The Clinton administration “guaranteed economic freedom” when it deregulated the financial industry, destroying checks and balances for “secure banking” by repealing the Glass-Steagall Act of 1934, resulting in the biggest financial fiasco in modern times, in 2008.
And, just to prove the adage: the more things change, the more they stay the same, the following is what Senator Bernie Sanders (I-VT) said on Rachel Maddow, MSNBC, Dec.12, 2014 about the federal government’s new $1.1 trillion government spending bill:
This is a bad bill for a number of reasons… the outrage of repealing a section, by the way, whose title is: Prohibition Against Federal Government Bailouts… in other words, these guys [bankers] will be able to make incredibly risky investments, if they win they make a lot of money, if they lose the taxpayers in this country bail them out. That is totally crazy. But, that’s not the only objectionable aspect of this bill. This bill is a trillion dollar bill, sixty percent of the money is going to military spending. Our infrastructure is collapsing. Kids can’t afford to go to college. Childcare is a total disaster. We’re spending 60% of our money on the military that can’t even account or audit its budget. So, that’s another objection. And, the third objection, which has not gotten a lot of attention, but is very, very important. There is language in this bill, which repeals a 40-year-old federal law protecting worker’s pensions. And, if this bill goes through, millions and millions of workers who have worked for 20 or 30 or 40 years on a job may find out that the pensions they expected are cut by 30, 40 or 50 percent.
Hello Neoliberal Spring.
Accordingly, the state “guarantees economic freedom” by (1) repealing aspects of the Dodd-Frank Bill and allowing banks more freedom to invest in risky assets while losses are guaranteed by the general public, (2) deploying over 60% of the budget to the military to protect economic freedom’s ass-ets, and (3) removing pension guarantees for the working class, subjecting the working class to up to 50% cuts in pension benefits, maybe more.
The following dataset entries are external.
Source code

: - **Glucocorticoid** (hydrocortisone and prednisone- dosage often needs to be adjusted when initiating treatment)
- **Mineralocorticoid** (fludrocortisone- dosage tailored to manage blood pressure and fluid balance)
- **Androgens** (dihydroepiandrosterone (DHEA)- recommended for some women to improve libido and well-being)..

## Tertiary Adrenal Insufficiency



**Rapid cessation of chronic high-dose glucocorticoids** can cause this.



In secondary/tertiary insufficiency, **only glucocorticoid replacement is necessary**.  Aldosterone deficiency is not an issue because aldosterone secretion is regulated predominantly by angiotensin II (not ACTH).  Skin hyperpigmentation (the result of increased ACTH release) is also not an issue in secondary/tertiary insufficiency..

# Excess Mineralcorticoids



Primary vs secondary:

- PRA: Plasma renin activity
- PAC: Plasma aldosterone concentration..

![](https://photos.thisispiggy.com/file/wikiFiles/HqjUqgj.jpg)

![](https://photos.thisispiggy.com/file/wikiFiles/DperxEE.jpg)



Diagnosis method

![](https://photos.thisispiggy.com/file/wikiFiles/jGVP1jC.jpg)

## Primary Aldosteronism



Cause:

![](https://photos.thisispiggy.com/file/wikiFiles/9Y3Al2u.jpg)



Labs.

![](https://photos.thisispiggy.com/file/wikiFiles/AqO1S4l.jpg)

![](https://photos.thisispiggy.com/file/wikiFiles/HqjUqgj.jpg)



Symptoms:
This is neoliberalism at work in today’s world, guaranteeing economic freedom. It is the only guarantee that is consecrated. Predictably, Congress keeps coming back to it.
Formidably, the echo of Mohamed Boiuazizi’s voice, “how do you expect me to make a living,” reverberates around the world from Tunisia to Anytown America.
Wistfully, America’s Bill of Rights (1789) has shifted from emphasis on individual freedom to an emphasis, almost exclusively, on economic freedom. This is extraordinarily risky business.